Por Mohamad Fahad Hassan
Introduzida pela Lei 11.382/2016, no artigo 615-A do antigo Código de Processo Civil, a averbação premonitória consiste em ferramenta que passou a permitir ao credor, independentemente de ordem judicial, anotar a existência da ação contra o devedor no registro do patrimônio deste (como por exemplo veículos, perante o Detran; imóveis, perante os Cartórios de Imóveis), impedindo assim que ele cometa atos de disposição ou oneração que inviabilizem a posterior penhora dos bens. Em outras palavras: é medida que previne o credor contra o cometimento de fraude à execução.
O artigo 615-A do antigo Código de Processo de Civil foi reproduzido pelo artigo 828 do diploma em vigor:
"Art. 828. O exequente poderá obter certidão de que a execução foi admitida pelo juiz, com identificação das partes e do valor da causa, para fins de averbação no registro de imóveis, de veículos ou de outros bens sujeitos a penhora, arresto ou indisponibilidade."
Como se vê, tanto na antiga quanto na nova Lei, a providência dispensa qualquer ato formal do juiz do processo, exigindo apenas que o credor obtenha, no ato do ajuizamento da ação, uma certidão correspondente, o que naturalmente trouxe um profícuo avanço no procedimento de execução, que propiciou e continua propiciando positivos resultados na área de recuperação de crédito.
Apesar de importantíssima ferramenta, a providência não dispensa que o credor cuide de requerer a penhora do bem (paralela ou simultaneamente à providência da averbação premonitória). Isso porque a Lei Processual estabelece em seu artigo 797 que é somente pela penhora que o credor adquire a preferência sobre o bem do devedor. Com efeito:
"Art. 797. Ressalvado o caso de insolvência do devedor, em que tem lugar o concurso universal, realiza-se a execução no interesse do exequente que adquire, pela penhora, o direito de preferência sobre os bens penhorados.
Parágrafo único. Recaindo mais de uma penhora sobre o mesmo bem, cada exequente conservará o seu título de preferência."
Seguindo a previsão legal, o Superior Tribunal de Justiça (STJ), em julgamento ocorrido em 19/09/2019, decidiu a controvérsia envolvendo dois credores. O caso envolvia processo em que determinado credor reivindicava a adjudicação sobre bem imóvel do devedor, penhorado em seu processo de execução, que o juiz se negava conceder, sob o argumento de que, antes da penhora, outro credor havia averbado a existência de sua ação na matrícula do imóvel.
Em julgamento do Recurso Especial 1.334.635, o STJ decidiu que a averbação premonitória protege o credor da intenção do devedor de se desfazer de seus bens, mas não impede a expropriação forçada do bem em favor de outro credor, tampouco confere preferência ao credor que fez a prenotação.

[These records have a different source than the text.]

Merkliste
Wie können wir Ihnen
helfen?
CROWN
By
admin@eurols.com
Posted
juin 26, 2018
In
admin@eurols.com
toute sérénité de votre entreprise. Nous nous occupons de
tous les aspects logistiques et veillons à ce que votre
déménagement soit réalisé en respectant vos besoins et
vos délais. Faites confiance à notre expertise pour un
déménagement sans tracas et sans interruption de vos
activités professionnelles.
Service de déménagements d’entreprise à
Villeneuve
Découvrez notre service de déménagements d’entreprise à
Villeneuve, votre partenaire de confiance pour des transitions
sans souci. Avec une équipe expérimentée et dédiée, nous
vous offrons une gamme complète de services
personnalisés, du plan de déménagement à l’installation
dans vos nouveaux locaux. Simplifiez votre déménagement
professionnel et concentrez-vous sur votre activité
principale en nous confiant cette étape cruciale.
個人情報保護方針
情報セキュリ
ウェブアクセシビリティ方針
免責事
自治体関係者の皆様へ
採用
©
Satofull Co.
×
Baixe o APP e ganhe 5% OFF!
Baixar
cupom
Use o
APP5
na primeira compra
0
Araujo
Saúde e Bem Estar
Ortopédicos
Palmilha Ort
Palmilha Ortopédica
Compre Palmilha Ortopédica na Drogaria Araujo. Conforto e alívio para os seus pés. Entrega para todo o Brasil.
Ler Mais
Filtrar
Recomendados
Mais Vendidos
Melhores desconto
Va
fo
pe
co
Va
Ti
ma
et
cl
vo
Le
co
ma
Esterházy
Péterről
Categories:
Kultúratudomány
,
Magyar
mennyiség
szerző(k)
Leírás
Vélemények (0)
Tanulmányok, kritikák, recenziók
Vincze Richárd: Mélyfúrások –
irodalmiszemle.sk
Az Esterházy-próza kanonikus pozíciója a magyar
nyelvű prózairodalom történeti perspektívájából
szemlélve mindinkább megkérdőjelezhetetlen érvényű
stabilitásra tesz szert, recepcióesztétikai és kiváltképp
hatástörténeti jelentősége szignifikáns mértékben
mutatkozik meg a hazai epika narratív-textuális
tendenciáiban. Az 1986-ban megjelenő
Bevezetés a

Em voto da lavra do Ministro Antonio Carlos Ferreira, a Corte assentou que:
"Com efeito, a averbação premonitória – introduzida no CPC/1973 pela Lei Federal n. 11.382/2016 – tem inequívoca finalidade de proteger o credor contra a prática de fraude à execução, afastando a presunção de boa-fé de terceiros que porventura venham a adquirir bens do devedor…
Portanto, uma vez anotada à margem do registro do bem a existência do processo executivo, o credor que a providenciou obtém em seu favor a presunção absoluta de que eventual alienação futura dar-se-á em fraude à execução (CPC/1973, art. 615-A, 3o) e, desse modo, será ineficaz em relação à execução por ele ajuizada.
…
Desse modo, sendo certo que a averbação premonitória não se equipara à penhora, força concluir que aquela não induz preferência do credor em prejuízo desta. Em suma, a preferência será do credor que primeiro promover a penhora judicial."
Além de definir a figura jurídica da chamada averbação premonitória – diferenciando-a de uma efetiva constrição – a decisão é tanto mais relevante porque afasta uma equivocada premissa que muitos juízes têm aplicado para indeferir a penhora e arresto liminar ou acautelatório de bens do devedor, especialmente no início do processo, sob o fundamento de que o credor dispõe da providência [da averbação premonitória] para garantir a satisfação de seu crédito, e que isso supostamente dispensaria a preocupação com a penhora.
Pela recente decisão do STJ, ficou bastante claro que a providência garante proteção contra a fraude na dilapidação do patrimônio, mas não impede a perda do direito diante de outras penhoras que o mesmo bem possa sofrer.
Ao credor diligente, portanto, fica o alerta de que é imprescindível justificar o pedido de penhora e/ou arresto, de caráter liminar ou acautelatório, no fato de que a providência extraprocessual não supre a necessária penhora do bem para garantir sua preferência sobre o patrimônio do devedor, em especial nos casos em que se tem conhecimento de outros processos executivos movidos contra o mesmo devedor.